→ TASK ITEM:
Pictures stay out of the copy. Repeat exactly the lines from the first entry below through the line that contains "Place de la Libération, 64000 Pau", and nothing beyond.

#####

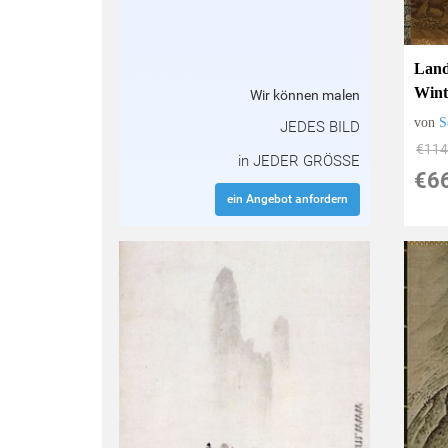
Land
Wint
Wir können malen
von
S
JEDES BILD
€114
in JEDER GRÖSSE
€6
ein Angebot anfordern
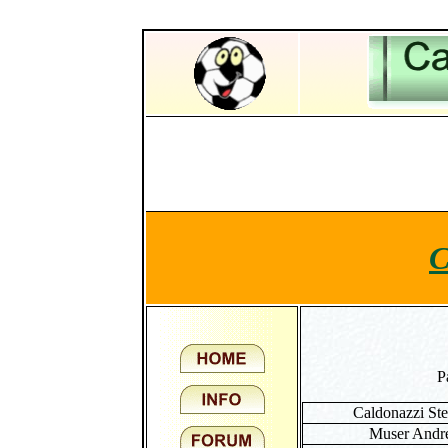
P
Caldonazzi St
Muser Andr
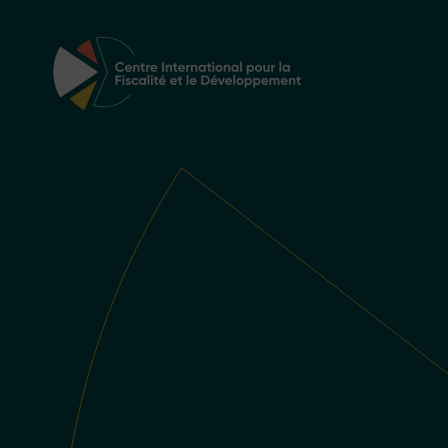
Navigation principale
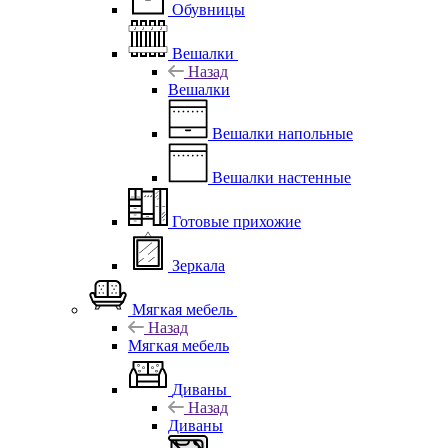
Обувницы
Вешалки
Назад
Вешалки
Вешалки напольные
Вешалки настенные
Готовые прихожие
Зеркала
Мягкая мебель
Назад
Мягкая мебель
Диваны
Назад
Диваны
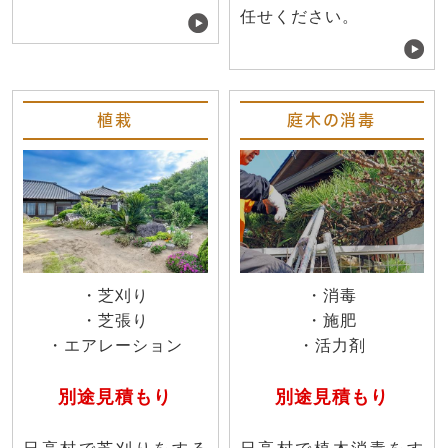
任せください。
植栽
庭木の消毒
・芝刈り
・消毒
・芝張り
・施肥
・エアレーション
・活力剤
別途見積もり
別途見積もり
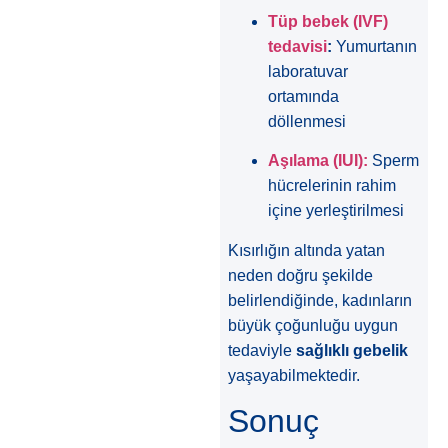
Tüp bebek (IVF)
tedavisi
:
Yumurtanın
laboratuvar
ortamında
döllenmesi
Aşılama (IUI):
Sperm
hücrelerinin rahim
içine yerleştirilmesi
Kısırlığın altında yatan
neden doğru şekilde
belirlendiğinde, kadınların
büyük çoğunluğu uygun
tedaviyle
sağlıklı gebelik
yaşayabilmektedir.
Sonuç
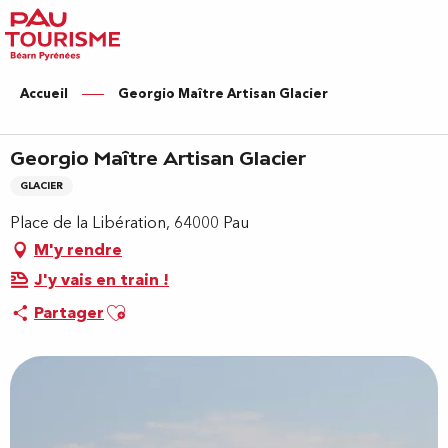
Aller
au
contenu
principal
Accueil
Georgio Maître Artisan Glacier
Georgio Maître Artisan Glacier
GLACIER
Place de la Libération, 64000 Pau
M'y rendre
J'y vais en train !
Ajouter aux favoris
Partager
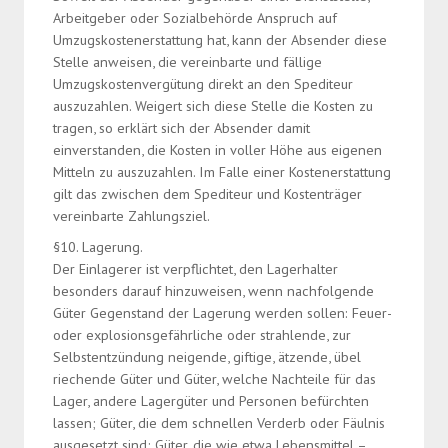
Arbeitgeber oder Sozialbehörde Anspruch auf
Umzugskostenerstattung hat, kann der Absender diese
Stelle anweisen, die vereinbarte und fällige
Umzugskostenvergütung direkt an den Spediteur
auszuzahlen. Weigert sich diese Stelle die Kosten zu
tragen, so erklärt sich der Absender damit
einverstanden, die Kosten in voller Höhe aus eigenen
Mitteln zu auszuzahlen. Im Falle einer Kostenerstattung
gilt das zwischen dem Spediteur und Kostenträger
vereinbarte Zahlungsziel.
§10. Lagerung.
Der Einlagerer ist verpflichtet, den Lagerhalter
besonders darauf hinzuweisen, wenn nachfolgende
Güter Gegenstand der Lagerung werden sollen: Feuer-
oder explosionsgefährliche oder strahlende, zur
Selbstentzündung neigende, giftige, ätzende, übel
riechende Güter und Güter, welche Nachteile für das
Lager, andere Lagergüter und Personen befürchten
lassen; Güter, die dem schnellen Verderb oder Fäulnis
ausgesetzt sind; Güter, die wie etwa Lebensmittel –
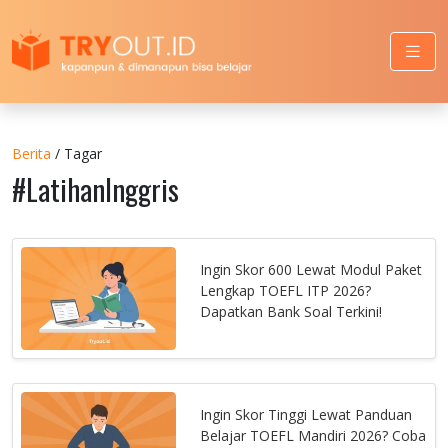
Berita
/ Tagar
#LatihanInggris
Ingin Skor 600 Lewat Modul Paket
Lengkap TOEFL ITP 2026?
Dapatkan Bank Soal Terkini!
Ingin Skor Tinggi Lewat Panduan
Belajar TOEFL Mandiri 2026? Coba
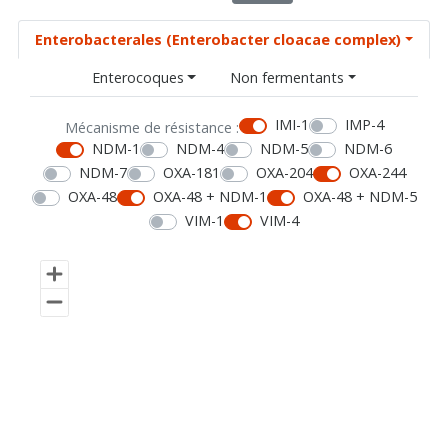
Enterobacterales (Enterobacter cloacae complex)
Enterocoques
Non fermentants
IMI-1
IMP-4
Mécanisme de résistance :
NDM-1
NDM-4
NDM-5
NDM-6
NDM-7
OXA-181
OXA-204
OXA-244
OXA-48
OXA-48 + NDM-1
OXA-48 + NDM-5
VIM-1
VIM-4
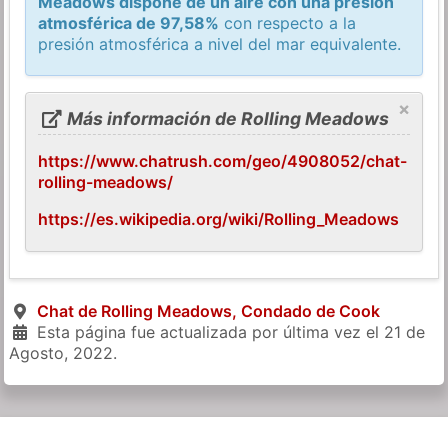
Meadows dispone de un aire con una presión
atmosférica de 97,58%
con respecto a la
presión atmosférica a nivel del mar equivalente.
×
Más información de Rolling Meadows
https://www.chatrush.com/geo/4908052/chat-
rolling-meadows/
https://es.wikipedia.org/wiki/Rolling_Meadows
Chat de Rolling Meadows, Condado de Cook
Esta página fue actualizada por última vez el
21 de
Agosto, 2022
.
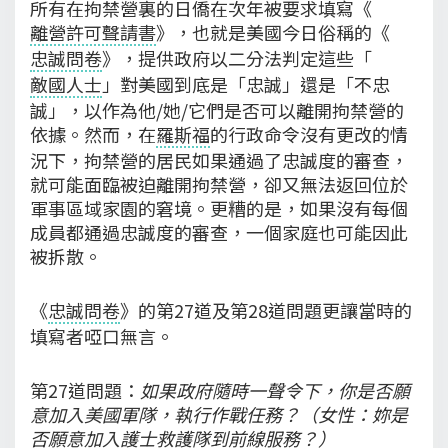
所有在拘禁營裏的日僑在次年被要求填寫《
離營許可聲請書
》，也就是美國今日俗稱的《
忠誠問卷
》，提供政府以二分法判定這些「
敵國人士
」對美國到底是「忠誠」還是「不忠
誠」，以作為他/她/它們是否可以離開拘禁營的
依據。然而，在
羅斯福
的行政命令沒有更改的情
況下，拘禁營的居民如果通過了忠誠度的審查，
就可能面臨被迫離開拘禁營，卻又無法返回位於
軍事區域家園的窘境。更糟的是，如果沒有每個
成員都通過忠誠度的審查，一個家庭也可能因此
被拆散。
《
忠誠問卷
》的第27道及第28道問題更讓當時的
填寫者啞口無言。
第27道問題：
如果政府隨時一聲令下，你是否願
意加入美國軍隊，執行作戰任務？（女性：妳是
否願意加入護士救護隊到前線服務？）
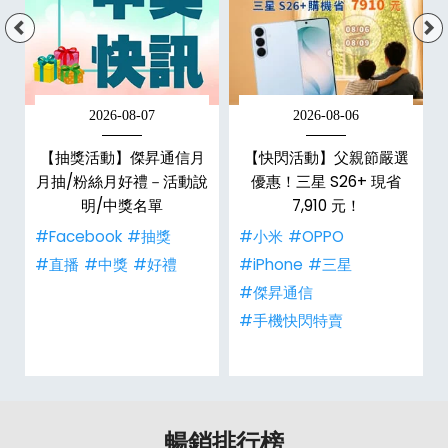
2026-08-07
2026-08-06
現
【抽獎活動】傑昇通信月
【快閃活動】父親節嚴選
機
月抽/粉絲月好禮－活動說
優惠！三星 S26+ 現省
明/中獎名單
7,910 元！
#Facebook
#抽獎
#小米
#OPPO
#直播
#中獎
#好禮
#iPhone
#三星
#傑昇通信
#手機快閃特賣
暢銷排行榜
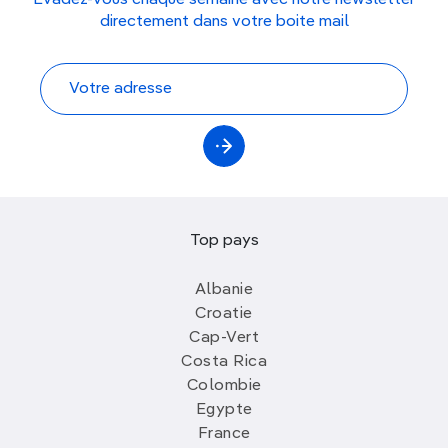
Évadez-vous chaque semaine avec notre newsletter
directement dans votre boite mail
Top pays
Albanie
Croatie
Cap-Vert
Costa Rica
Colombie
Egypte
France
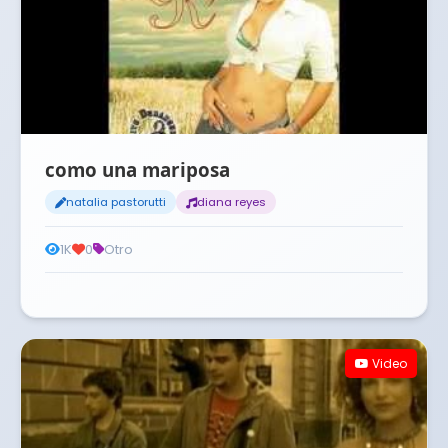
como una mariposa
natalia pastorutti
diana reyes
1K
0
Otro
Video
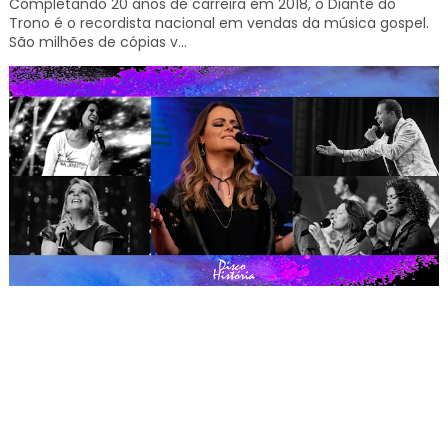
Completando 20 anos de carreira em 2018, o Diante do
Trono é o recordista nacional em vendas da música gospel.
São milhões de cópias v...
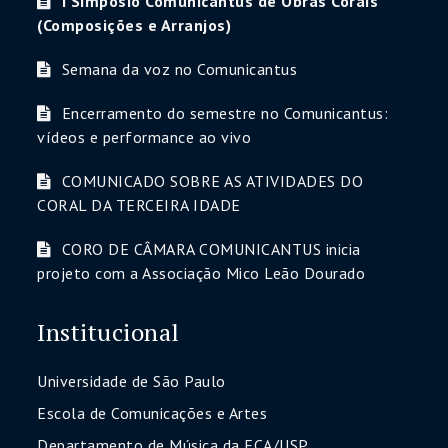
I Simpósio Comunicantus de Obras Corais
(Composições e Arranjos)
Semana da voz no Comunicantus
Encerramento do semestre no Comunicantus:
vídeos e performance ao vivo
COMUNICADO SOBRE AS ATIVIDADES DO
CORAL DA TERCEIRA IDADE
CORO DE CÂMARA COMUNICANTUS inicia
projeto com a Associação Mico Leão Dourado
Institucional
Universidade de São Paulo
Escola de Comunicações e Artes
Departamento de Música da ECA/USP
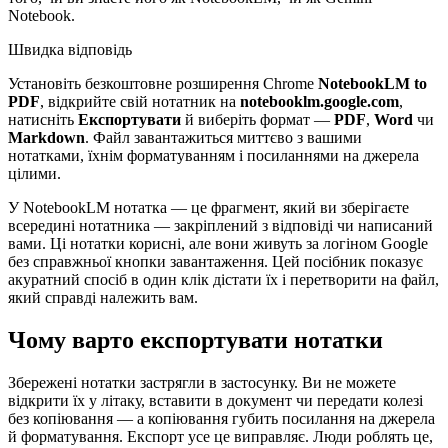
Notebook.
Швидка відповідь
Установіть безкоштовне розширення Chrome
NotebookLM to
PDF
, відкрийте свій нотатник на
notebooklm.google.com
,
натисніть
Експортувати
й виберіть формат —
PDF
,
Word
чи
Markdown
. Файл завантажиться миттєво з вашими
нотатками, їхнім форматуванням і посиланнями на джерела
цілими.
У NotebookLM нотатка — це фрагмент, який ви зберігаєте
всередині нотатника — закріплений з відповіді чи написаний
вами. Ці нотатки корисні, але вони живуть за логіном Google
без справжньої кнопки завантаження. Цей посібник показує
акуратний спосіб в один клік дістати їх і перетворити на файл,
який справді належить вам.
Чому варто експортувати нотатки
Збережені нотатки застрягли в застосунку. Ви не можете
відкрити їх у літаку, вставити в документ чи передати колезі
без копіювання — а копіювання губить посилання на джерела
й форматування. Експорт усе це виправляє. Люди роблять це,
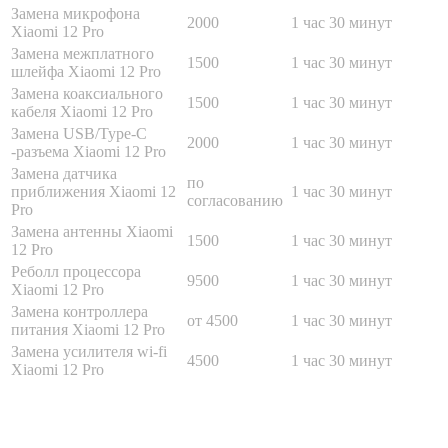
Замена микрофона
2000
1 час 30 минут
Xiaomi 12 Pro
Замена межплатного
1500
1 час 30 минут
шлейфа Xiaomi 12 Pro
Замена коаксиального
1500
1 час 30 минут
кабеля Xiaomi 12 Pro
Замена USB/Type-C
2000
1 час 30 минут
-разъема Xiaomi 12 Pro
Замена датчика
по
приближения Xiaomi 12
1 час 30 минут
согласованию
Pro
Замена антенны Xiaomi
1500
1 час 30 минут
12 Pro
Реболл процессора
9500
1 час 30 минут
Xiaomi 12 Pro
Замена контроллера
от 4500
1 час 30 минут
питания Xiaomi 12 Pro
Замена усилителя wi-fi
4500
1 час 30 минут
Xiaomi 12 Pro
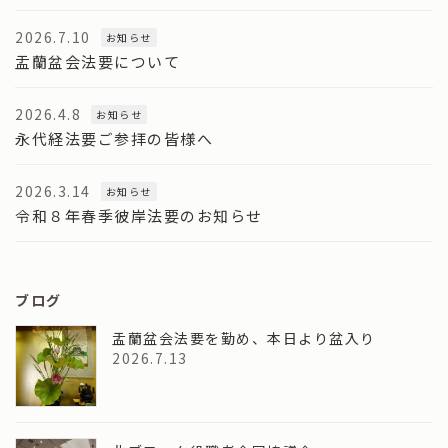
2026.7.10
お知らせ
盂蘭盆会法要について
2026.4.8
お知らせ
永代経法要ご参拝の皆様へ
2026.3.14
お知らせ
令和８年春季彼岸法要のお知らせ
ブログ
盂蘭盆会法要を勤め、本日より盆入り
2026.7.13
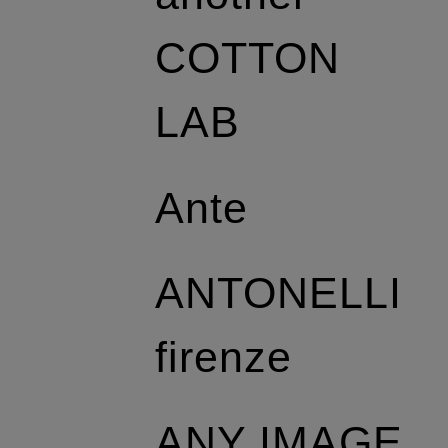
COTTON
LAB
Ante
ANTONELLI
firenze
ANY IMAGE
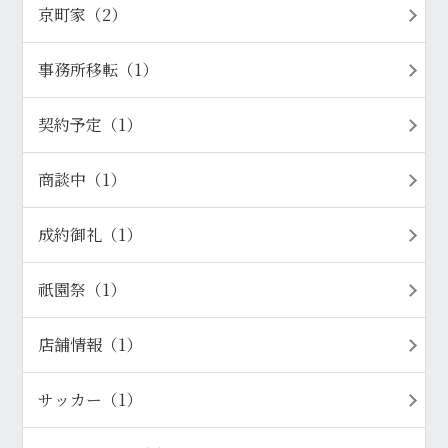
京町家（2）
事務所移転（1）
契約予定（1）
商談中（1）
成約御礼（1）
祇園祭（1）
店舗情報（1）
サッカー（1）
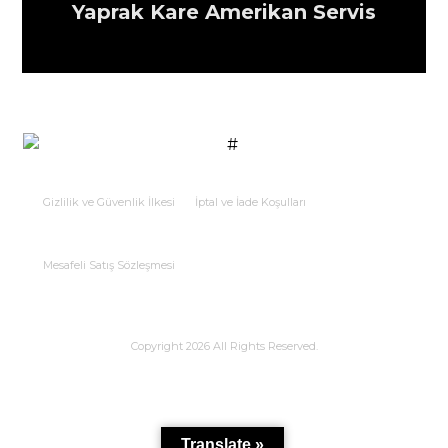
Yaprak Kare Amerikan Servis
Gizlilik ve Güvenlik İlkesi
İptal ve İade Koşulları
Mesafeli Satış Sözleşmesi
Copyright 2026 All Rights Reserved.
Translate »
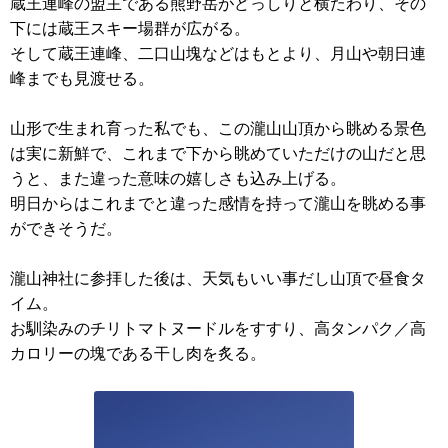
蔵王連峰の盟主である熊野岳がどっしりと横たわり、その
下には蔵王スキー場群が広がる。
そして蔵王連峰、二口山塊などはもとより、月山や朝日連
峰までも見渡せる。
山形で生まれ育った私でも、この瀧山山頂から眺める景色
は実に新鮮で、これまで下から眺めていただけの山だと思
うと、また違った意味の嬉しさも込み上げる。
明日からはこれまでと違った感情を持って瀧山を眺める事
ができそうだ。
瀧山神社に参拝した後は、天気もいい事だし山頂で昼食タ
イム。
お馴染みのチリトマトヌードルをすすり、高タンパク／高
カロリーの塊である干し肉を炙る。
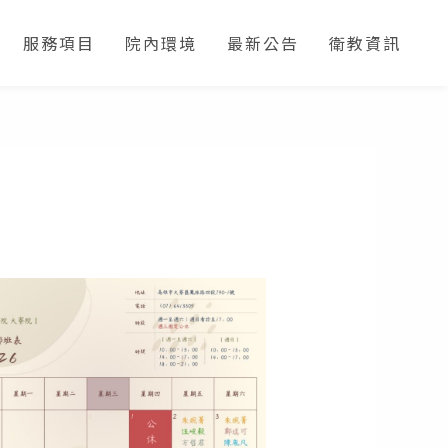
服務項目
院內環境
最新公告
衛教資訊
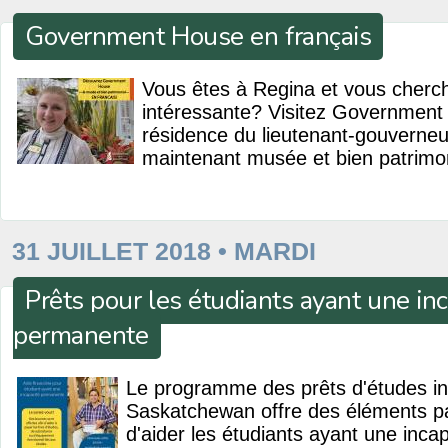
Government House en français
Vous êtes à Regina et vous cherch
intéressante? Visitez Government
résidence du lieutenant-gouverne
maintenant musée et bien patrimon
31 JUILLET 2018 • MARDI
Prêts pour les étudiants ayant une in
permanente
Le programme des prêts d'études i
Saskatchewan offre des éléments par
d'aider les étudiants ayant une inc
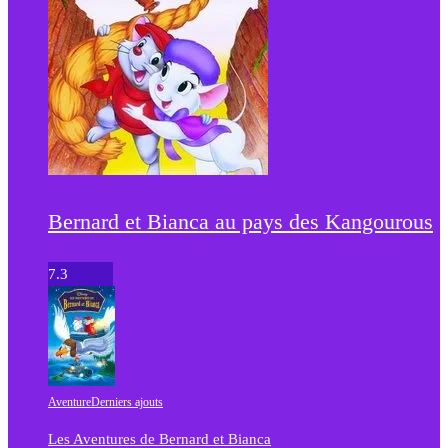
Bernard et Bianca au pays des Kangourous
7.3
Aventure
Derniers ajouts
Les Aventures de Bernard et Bianca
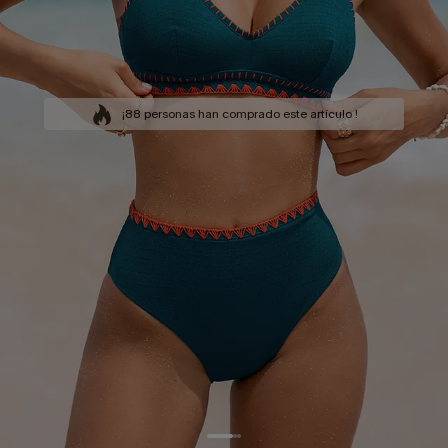
¡88 personas han comprado este artículo !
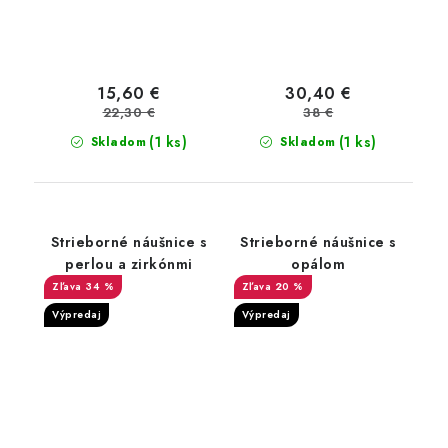
15,60 €
30,40 €
22,30 €
38 €
(1 ks)
(1 ks)
Skladom
Skladom
Strieborné náušnice s
Strieborné náušnice s
perlou a zirkónmi
opálom
34 %
20 %
Výpredaj
Výpredaj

#####

→ EXERCISE OUTPUT:
Land
Wint
Wir können malen
von
S
JEDES BILD
€114
in JEDER GRÖSSE
€6
ein Angebot anfordern
P
Caldonazzi St
Muser Andr
Navigation principale
Обувницы
Вешалки
Назад
Вешалки
Вешалки напольные
Вешалки настенные
Готовые прихожие
Зеркала
Мягкая мебель
Назад
Мягкая мебель
Диваны
Назад
Диваны
任せください。
植栽
庭木の消毒
・芝刈り
・消毒
・芝張り
・施肥
・エアレーション
・活力剤
別途見積もり
別途見積もり
Tüp bebek (IVF)
tedavisi
:
Yumurtanın
laboratuvar
ortamında
döllenmesi
Aşılama (IUI):
Sperm
hücrelerinin rahim
içine yerleştirilmesi
Kısırlığın altında yatan
neden doğru şekilde
belirlendiğinde, kadınların
büyük çoğunluğu uygun
tedaviyle
sağlıklı gebelik
yaşayabilmektedir.
Sonuç
Aller
au
contenu
principal
Accueil
Georgio Maître Artisan Glacier
Georgio Maître Artisan Glacier
GLACIER
Place de la Libération, 64000 Pau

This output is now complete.